> Text

▽

Misfire is an engaging action thriller with a first rate performance from Gary Daniels and there is enough action to please genre fans.
Plot: Hardened DEA agent, Cole, descends into the dangerous underworld of Tijuana, Mexico in search of his journalist ex-wife who he believes has been abducted by a charismatic Cartel boss with aspirations for public office.
Review: Gary Daniels returns in this action thriller from director R. Ellis Frazier (Dead Drop). If you’re looking for lots of fight scenes then you’ll be disappointed; there are a few but this is more of a slow burn character-driven affair.
Daniels is arguably on career best form acting-wise, despite not saying very much. His character of Cole is incredibly intense and does most of his talking with his eyes. There’s a great scene when he’s sitting talking to his brother after he’s been arrested and the way Gary looks at him really stuck with me. He just looked like he’s going to explode with rage and then at the end of the scene compassion takes over and he puts his hand on his brother’s shoulder.

△

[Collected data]
▽

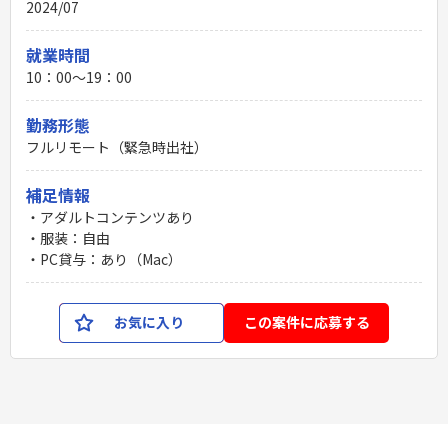
2024/07
就業時間
10：00〜19：00
勤務形態
フルリモート（緊急時出社）
補足情報
・アダルトコンテンツあり
・服装：自由
・PC貸与：あり（Mac）
お気に入り
この案件に応募する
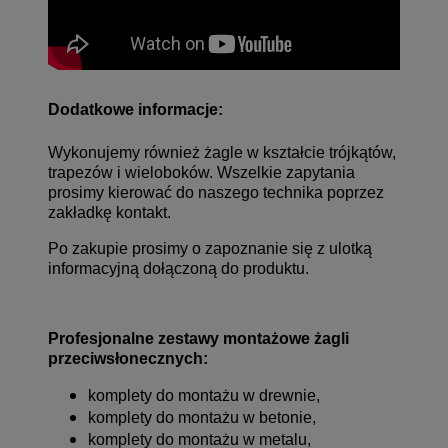
Dodatkowe informacje:
Wykonujemy również żagle w kształcie trójkątów,
trapezów i wieloboków. Wszelkie zapytania
prosimy kierować do naszego technika poprzez
zakładkę kontakt
.
Po zakupie prosimy o zapoznanie się z ulotką
informacyjną dołączoną do produktu.
Profesjonalne
zestawy montażowe
żagli
przeciwsłonecznych:
komplety do montażu w drewnie,
komplety do montażu w betonie,
komplety do montażu w metalu,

△

> Activity
Write out the part of the Misfire review that begins with the words "Daniels is arguably" and ends with "his brother’s shoulder.".

> Solved exercise
Daniels is arguably on career best form acting-wise, despite not saying very much. His character of Cole is incredibly intense and does most of his talking with his eyes. There’s a great scene when he’s sitting talking to his brother after he’s been arrested and the way Gary looks at him really stuck with me. He just looked like he’s going to explode with rage and then at the end of the scene compassion takes over and he puts his hand on his brother’s shoulder.